What the exercise asks: Collect every line of the material that contains the word "précisées".

Information provided:
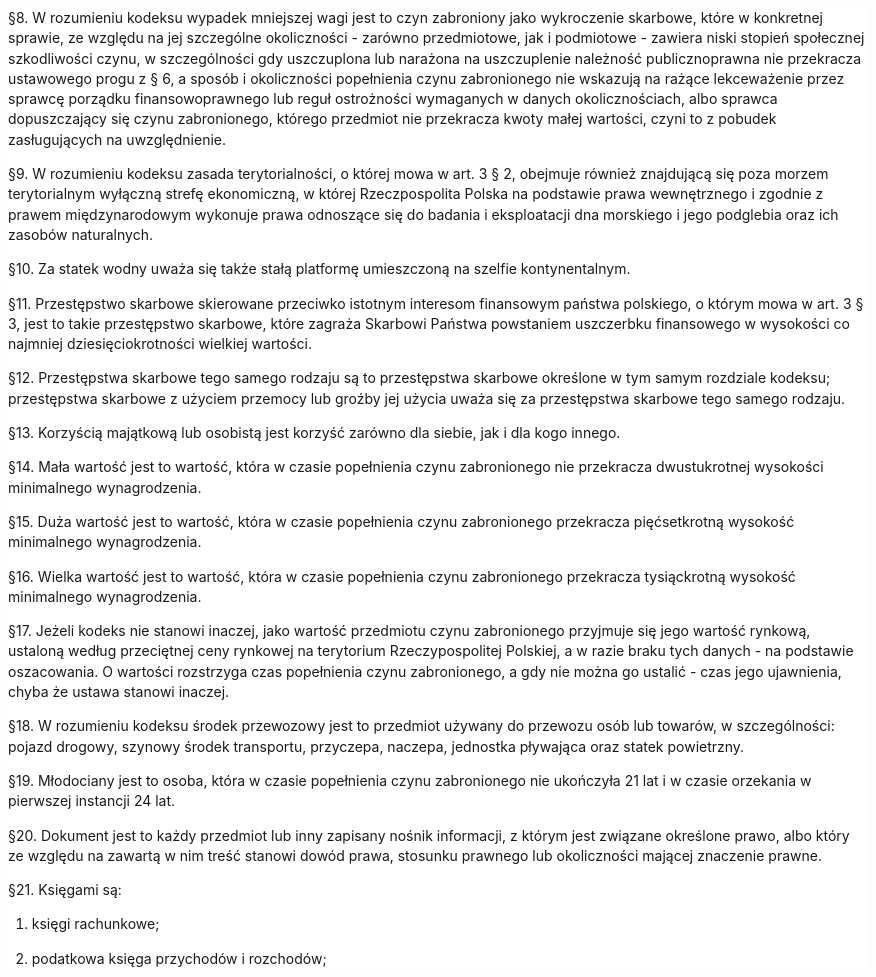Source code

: §8. W rozumieniu kodeksu wypadek mniejszej wagi jest to czyn zabroniony jako wykroczenie skarbowe, które w konkretnej sprawie, ze względu na jej szczególne okoliczności - zarówno przedmiotowe, jak i podmiotowe - zawiera niski stopień społecznej szkodliwości czynu, w szczególności gdy uszczuplona lub narażona na uszczuplenie należność publicznoprawna nie przekracza ustawowego progu z § 6, a sposób i okoliczności popełnienia czynu zabronionego nie wskazują na rażące lekceważenie przez sprawcę porządku finansowoprawnego lub reguł ostrożności wymaganych w danych okolicznościach, albo sprawca dopuszczający się czynu zabronionego, którego przedmiot nie przekracza kwoty małej wartości, czyni to z pobudek zasługujących na uwzględnienie.

§9. W rozumieniu kodeksu zasada terytorialności, o której mowa w art. 3 § 2, obejmuje również znajdującą się poza morzem terytorialnym wyłączną strefę ekonomiczną, w której Rzeczpospolita Polska na podstawie prawa wewnętrznego i zgodnie z prawem międzynarodowym wykonuje prawa odnoszące się do badania i eksploatacji dna morskiego i jego podglebia oraz ich zasobów naturalnych.

§10. Za statek wodny uważa się także stałą platformę umieszczoną na szelfie kontynentalnym.

§11. Przestępstwo skarbowe skierowane przeciwko istotnym interesom finansowym państwa polskiego, o którym mowa w art. 3 § 3, jest to takie przestępstwo skarbowe, które zagraża Skarbowi Państwa powstaniem uszczerbku finansowego w wysokości co najmniej dziesięciokrotności wielkiej wartości.

§12. Przestępstwa skarbowe tego samego rodzaju są to przestępstwa skarbowe określone w tym samym rozdziale kodeksu; przestępstwa skarbowe z użyciem przemocy lub groźby jej użycia uważa się za przestępstwa skarbowe tego samego rodzaju.

§13. Korzyścią majątkową lub osobistą jest korzyść zarówno dla siebie, jak i dla kogo innego.

§14. Mała wartość jest to wartość, która w czasie popełnienia czynu zabronionego nie przekracza dwustukrotnej wysokości minimalnego wynagrodzenia.

§15. Duża wartość jest to wartość, która w czasie popełnienia czynu zabronionego przekracza pięćsetkrotną wysokość minimalnego wynagrodzenia.

§16. Wielka wartość jest to wartość, która w czasie popełnienia czynu zabronionego przekracza tysiąckrotną wysokość minimalnego wynagrodzenia.

§17. Jeżeli kodeks nie stanowi inaczej, jako wartość przedmiotu czynu zabronionego przyjmuje się jego wartość rynkową, ustaloną według przeciętnej ceny rynkowej na terytorium Rzeczypospolitej Polskiej, a w razie braku tych danych - na podstawie oszacowania. O wartości rozstrzyga czas popełnienia czynu zabronionego, a gdy nie można go ustalić - czas jego ujawnienia, chyba że ustawa stanowi inaczej.

§18. W rozumieniu kodeksu środek przewozowy jest to przedmiot używany do przewozu osób lub towarów, w szczególności: pojazd drogowy, szynowy środek transportu, przyczepa, naczepa, jednostka pływająca oraz statek powietrzny.

§19. Młodociany jest to osoba, która w czasie popełnienia czynu zabronionego nie ukończyła 21 lat i w czasie orzekania w pierwszej instancji 24 lat.

§20. Dokument jest to każdy przedmiot lub inny zapisany nośnik informacji, z którym jest związane określone prawo, albo który ze względu na zawartą w nim treść stanowi dowód prawa, stosunku prawnego lub okoliczności mającej znaczenie prawne.

§21. Księgami są:

1) księgi rachunkowe;

2) podatkowa księga przychodów i rozchodów;
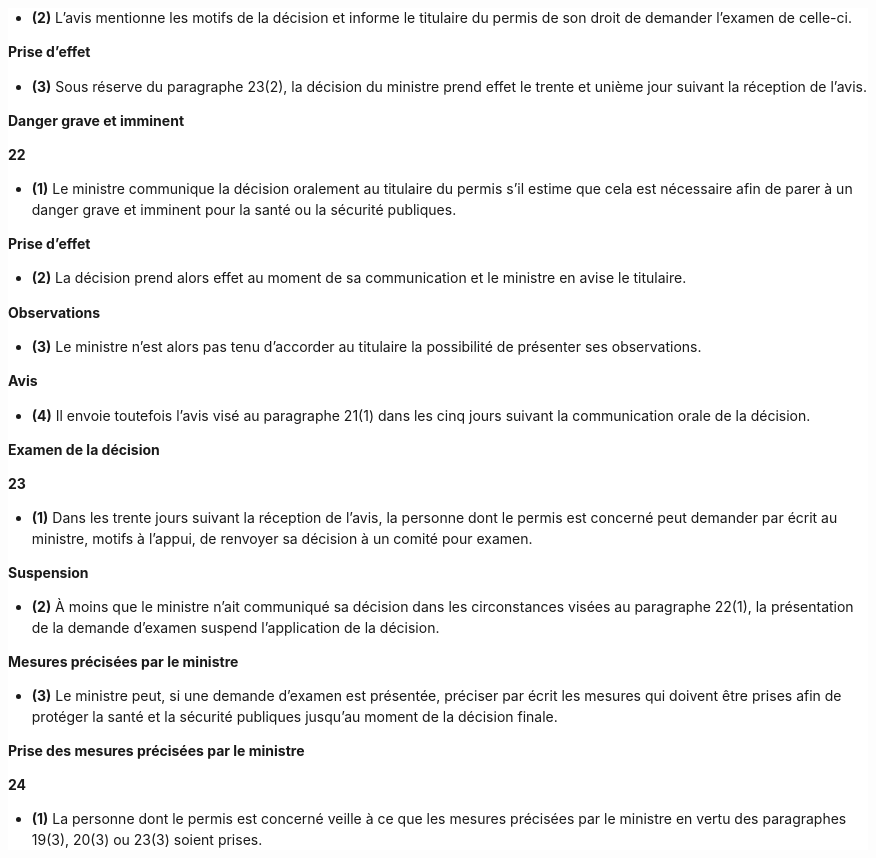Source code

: - **(2)** L’avis mentionne les motifs de la décision et informe le titulaire du permis de son droit de demander l’examen de celle-ci.

**Prise d’effet**

- **(3)** Sous réserve du paragraphe 23(2), la décision du ministre prend effet le trente et unième jour suivant la réception de l’avis.




**Danger grave et imminent**

**22** 

- **(1)** Le ministre communique la décision oralement au titulaire du permis s’il estime que cela est nécessaire afin de parer à un danger grave et imminent pour la santé ou la sécurité publiques.

**Prise d’effet**

- **(2)** La décision prend alors effet au moment de sa communication et le ministre en avise le titulaire.

**Observations**

- **(3)** Le ministre n’est alors pas tenu d’accorder au titulaire la possibilité de présenter ses observations.

**Avis**

- **(4)** Il envoie toutefois l’avis visé au paragraphe 21(1) dans les cinq jours suivant la communication orale de la décision.




**Examen de la décision**

**23** 

- **(1)** Dans les trente jours suivant la réception de l’avis, la personne dont le permis est concerné peut demander par écrit au ministre, motifs à l’appui, de renvoyer sa décision à un comité pour examen.

**Suspension**

- **(2)** À moins que le ministre n’ait communiqué sa décision dans les circonstances visées au paragraphe 22(1), la présentation de la demande d’examen suspend l’application de la décision.

**Mesures précisées par le ministre**

- **(3)** Le ministre peut, si une demande d’examen est présentée, préciser par écrit les mesures qui doivent être prises afin de protéger la santé et la sécurité publiques jusqu’au moment de la décision finale.




**Prise des mesures précisées par le ministre**

**24** 

- **(1)** La personne dont le permis est concerné veille à ce que les mesures précisées par le ministre en vertu des paragraphes 19(3), 20(3) ou 23(3) soient prises.
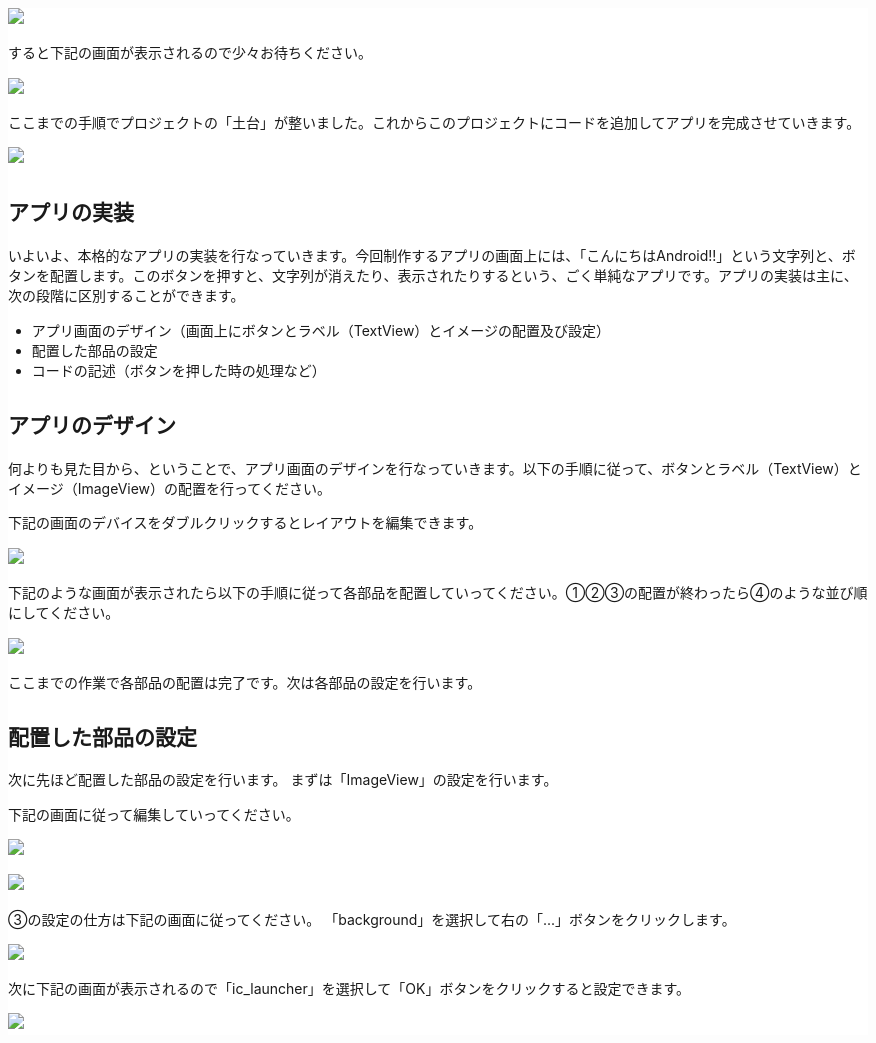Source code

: ![](https://lh4.googleusercontent.com/-yQ6E1s7eRxQ/U7kApQJlOHI/AAAAAAAAAF8/cY7wypRmqec/s600/%25E3%2582%25A8%25E3%2583%259F%25E3%2583%25A5%25E3%2583%25AC%25E3%2583%25BC%25E3%2582%25BF%25E6%25A7%258B%25E7%25AF%2589%25EF%25BC%2595.png)

すると下記の画面が表示されるので少々お待ちください。

![](https://lh6.googleusercontent.com/-XmazD29aOmQ/U7kApnKO3eI/AAAAAAAAAFk/YRzh7-GtjNg/s600/%25E3%2582%25A8%25E3%2583%259F%25E3%2583%25A5%25E3%2583%25AC%25E3%2583%25BC%25E3%2582%25BF%25E6%25A7%258B%25E7%25AF%2589%25EF%25BC%2596.png)

ここまでの手順でプロジェクトの「土台」が整いました。これからこのプロジェクトにコードを追加してアプリを完成させていきます。

![](https://lh6.googleusercontent.com/-mB_vmdunomM/U7r3Yal2gfI/AAAAAAAAAQU/XqxRFMM2dL8/s600/MyVeryFirstApp2.png)

## アプリの実装

いよいよ、本格的なアプリの実装を行なっていきます。今回制作するアプリの画面上には、「こんにちはAndroid!!」という文字列と、ボタンを配置します。このボタンを押すと、文字列が消えたり、表示されたりするという、ごく単純なアプリです。アプリの実装は主に、次の段階に区別することができます。

* アプリ画面のデザイン（画面上にボタンとラベル（TextView）とイメージの配置及び設定）
* 配置した部品の設定
* コードの記述（ボタンを押した時の処理など）

## アプリのデザイン

何よりも見た目から、ということで、アプリ画面のデザインを行なっていきます。以下の手順に従って、ボタンとラベル（TextView）とイメージ（ImageView）の配置を行ってください。

下記の画面のデバイスをダブルクリックするとレイアウトを編集できます。

![](https://lh5.googleusercontent.com/-2kdhw0O5bGQ/U7sj_4Z6z9I/AAAAAAAAARg/1eUbzgBXz6I/s600/MyVeryFirstApp5.png)

下記のような画面が表示されたら以下の手順に従って各部品を配置していってください。①②③の配置が終わったら④のような並び順にしてください。

![](https://lh5.googleusercontent.com/-MaFw8ZhzsPY/U7sj_z3yXxI/AAAAAAAAARc/eCjWHgKldWY/s600/MyVeryFirstApp6.png)

ここまでの作業で各部品の配置は完了です。次は各部品の設定を行います。

## 配置した部品の設定

次に先ほど配置した部品の設定を行います。
まずは「ImageView」の設定を行います。

下記の画面に従って編集していってください。

![](https://lh4.googleusercontent.com/-RjPp5iErHhU/U7tcOdKvAwI/AAAAAAAAASQ/c5bWWXLvwSs/s512/MyVeryFirstApp9.png)

![](https://lh6.googleusercontent.com/-HF9cziGlvpQ/U7tcNyUDC_I/AAAAAAAAASM/XNKx1Zuf89o/s512/MyVeryFirstApp10.png)

③の設定の仕方は下記の画面に従ってください。
「background」を選択して右の「...」ボタンをクリックします。

![](https://lh4.googleusercontent.com/-fTiZiUtJwlc/U7tcN1ed_hI/AAAAAAAAASI/z1ZsfmNXlR8/s600/MyVeryFirstApp7.png)

次に下記の画面が表示されるので「ic_launcher」を選択して「OK」ボタンをクリックすると設定できます。

![](https://lh6.googleusercontent.com/-P0eCyzV40Gk/U7tcN5kDSbI/AAAAAAAAASA/RSr0nlnev1Q/s512/MyVeryFirstApp8.png)
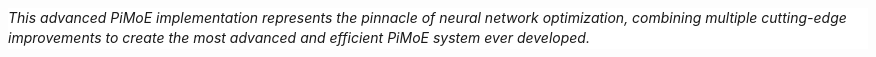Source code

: 
*This advanced PiMoE implementation represents the pinnacle of neural network optimization, combining multiple cutting-edge improvements to create the most advanced and efficient PiMoE system ever developed.*

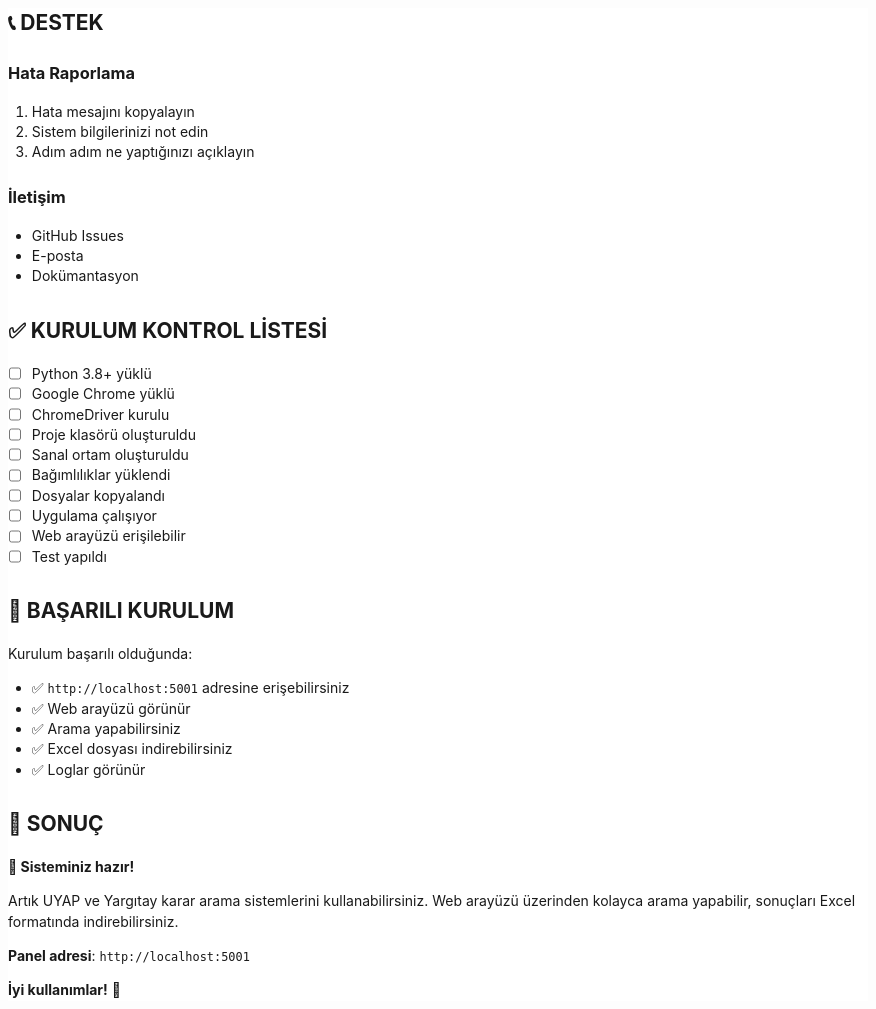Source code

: ## 📞 DESTEK

### Hata Raporlama
1. Hata mesajını kopyalayın
2. Sistem bilgilerinizi not edin
3. Adım adım ne yaptığınızı açıklayın

### İletişim
- GitHub Issues
- E-posta
- Dokümantasyon

## ✅ KURULUM KONTROL LİSTESİ

- [ ] Python 3.8+ yüklü
- [ ] Google Chrome yüklü
- [ ] ChromeDriver kurulu
- [ ] Proje klasörü oluşturuldu
- [ ] Sanal ortam oluşturuldu
- [ ] Bağımlılıklar yüklendi
- [ ] Dosyalar kopyalandı
- [ ] Uygulama çalışıyor
- [ ] Web arayüzü erişilebilir
- [ ] Test yapıldı

## 🎯 BAŞARILI KURULUM

Kurulum başarılı olduğunda:
- ✅ `http://localhost:5001` adresine erişebilirsiniz
- ✅ Web arayüzü görünür
- ✅ Arama yapabilirsiniz
- ✅ Excel dosyası indirebilirsiniz
- ✅ Loglar görünür

## 🚀 SONUÇ

**🎉 Sisteminiz hazır!**

Artık UYAP ve Yargıtay karar arama sistemlerini kullanabilirsiniz. Web arayüzü üzerinden kolayca arama yapabilir, sonuçları Excel formatında indirebilirsiniz.

**Panel adresi**: `http://localhost:5001`

**İyi kullanımlar!** 🎯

Task output:
**Mesures précisées par le ministre**
**Prise des mesures précisées par le ministre**
- **(1)** La personne dont le permis est concerné veille à ce que les mesures précisées par le ministre en vertu des paragraphes 19(3), 20(3) ou 23(3) soient prises.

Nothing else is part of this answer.